İlgili Kanun maddesinde bu husus açıkça belirtilmiştir:
“Eşlerden biri, diğer eşin açık rızası bulunmadıkça, aile konutu ile ilgili kira sözleşmesini feshedemez, aile konutunu devredemez veya aile konutu üzerindeki hakları sınırlayamaz.
Rızayı sağlayamayan veya haklı bir sebep olmadan kendisine rıza verilmeyen eş, hâkimin müdahalesini isteyebilir.
Aile konutu olarak özgülenen taşınmaz malın maliki olmayan eş, tapu kütüğüne konutla ilgili gerekli şerhin verilmesini isteyebilir.
Aile konutu eşlerden biri tarafından kira ile sağlanmışsa, sözleşmenin tarafı olmayan eş, kiralayana yapacağı bildirimle sözleşmenin tarafı hâline gelir ve bildirimde bulunan eş diğeri ile müteselsilen sorumlu olur.”
3. Eşler birbirlerinin harcamalarını kısıtlayabilir mi? – Türk Medeni Kanunu md 198 ve 199
Eşin aşırı israfı söz konusu ise tasarruf yetkisi kısıtlanabilir. Evlilik birliğinin ve aile hayatının standardının korunabilmesi için getirilen diğer iki düzenlemeye bakacak olursak,
- Eşlerden biri, evlilik birliğinin giderlerine katılma yükümlülüğünü yerine getirmiyorsa, diğer eş Mahkemeye başvurarak, eşin borçlularının ödemelerin tamamen veya kısmen kendisine yapılmasını talep edebilir. Böylelikle diğer eşin alacaklarının heba olmasının önüne geçilebilir ve bu tutarlar aile birliğine harcanabilir.
- Ailenin ekonomik varlığının korunması veya evlilik birliğinden doğan mali bir yükümlülüğün yerine getirilmesi gerektirdiği ölçüde, eşlerden birinin isteği üzerine Mahkemece, belirlenecek malvarlığı değerleri üzerinde eşin tek başına işlem yapması engellenebilir. Böylelikle Mahkemece belirlenecek malvarlığı üzerinde ancak iki eşin ortak kararları ile işlem yapılabilecektir. Bu durumun da mutlaka Tapu Kütüğüne işlenmesi gerekmektedir.
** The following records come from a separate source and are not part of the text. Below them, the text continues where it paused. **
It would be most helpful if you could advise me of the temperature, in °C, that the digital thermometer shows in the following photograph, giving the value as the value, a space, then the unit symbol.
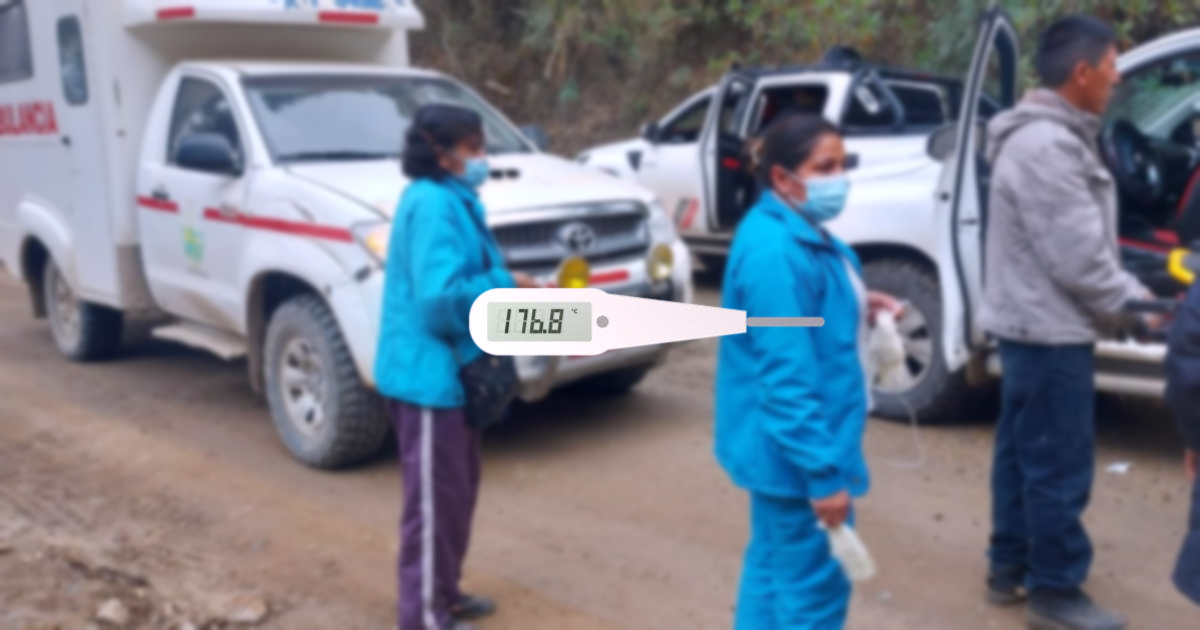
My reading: 176.8 °C
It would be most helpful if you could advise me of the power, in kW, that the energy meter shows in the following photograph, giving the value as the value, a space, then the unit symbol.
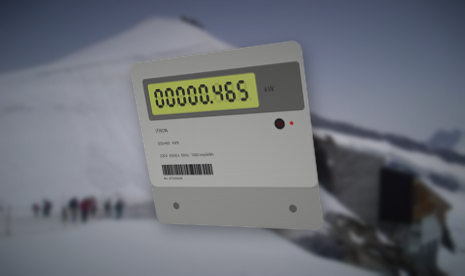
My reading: 0.465 kW
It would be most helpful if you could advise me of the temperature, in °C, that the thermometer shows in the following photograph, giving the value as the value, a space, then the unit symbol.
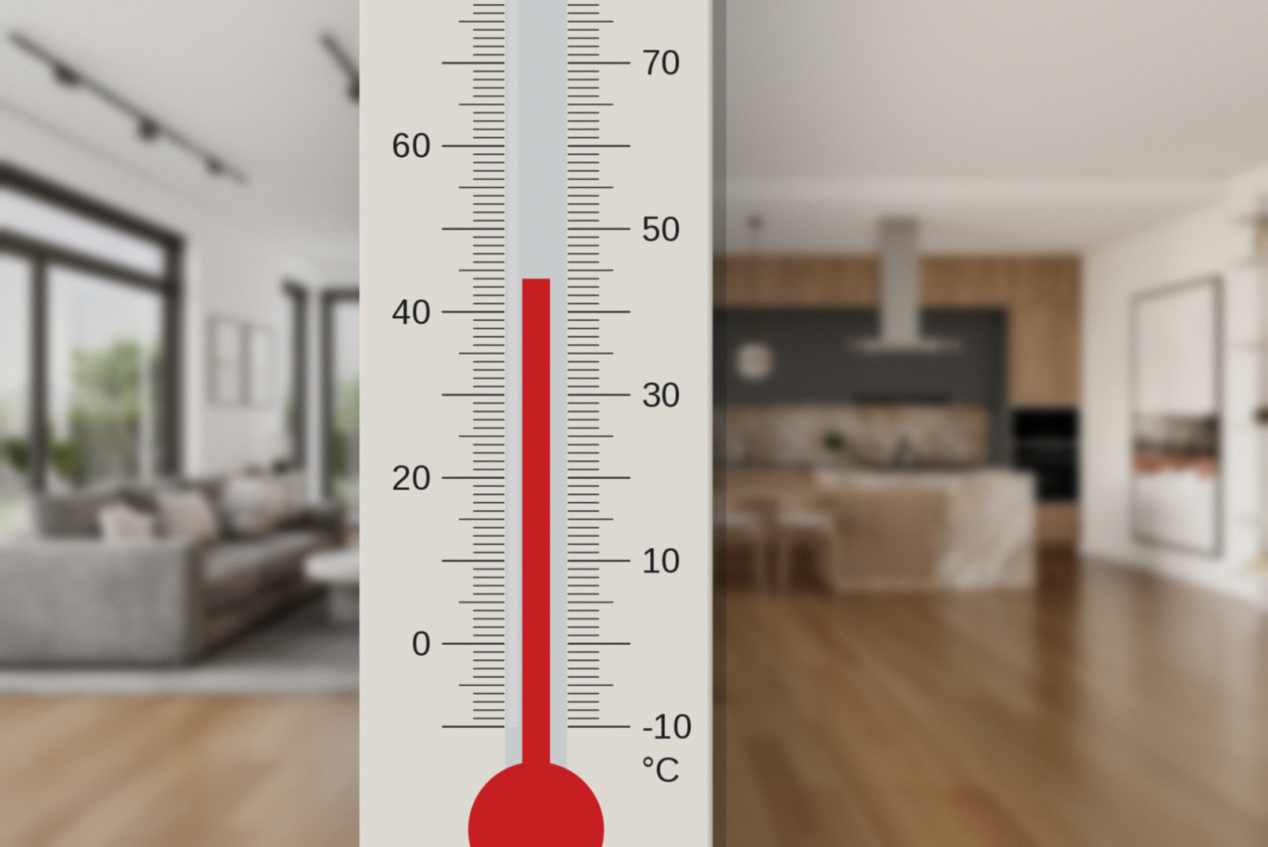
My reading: 44 °C
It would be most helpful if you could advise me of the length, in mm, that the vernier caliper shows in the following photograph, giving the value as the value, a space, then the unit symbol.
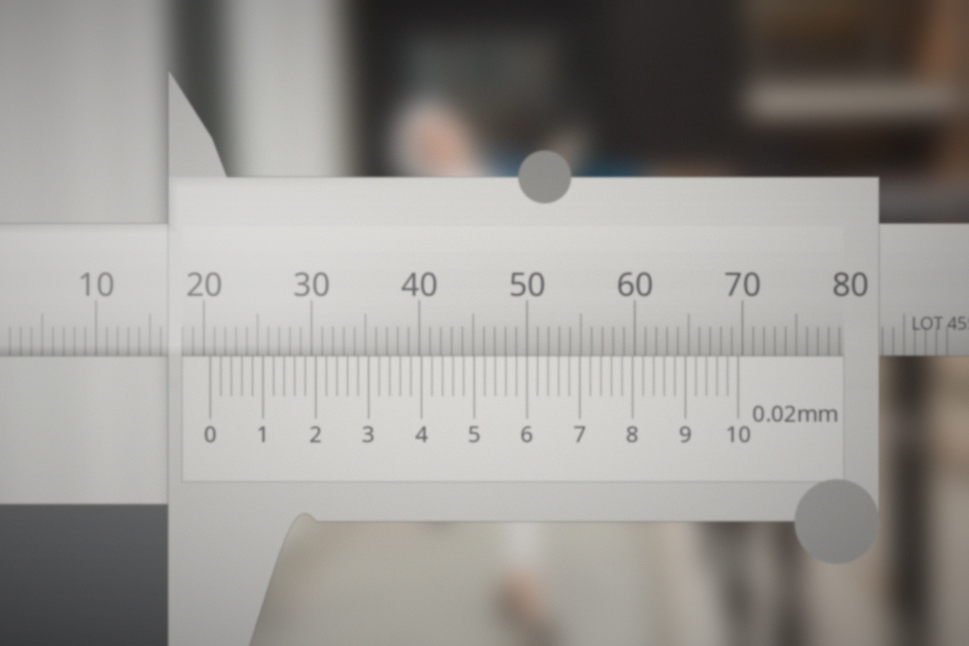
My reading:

Hukukumuzda “bireyin özgürlüğü” çerçevesinde sözleşme yapma özgürlüğü ve serbestisi esas olmakla birlikte, aile yapısının maddi ve manevi anlamda korunması amacıyla buna birtakım sınırlamalar getirilmiştir. Ancak esas olan Medeni Kanun’un 193. Maddesinde dile getirildiği üzere Kanunda aksine hüküm bulunmadıkça, eşlerden her birinin diğeri ve üçüncü kişilerle her türlü hukuki işlemi yapabilmesidir.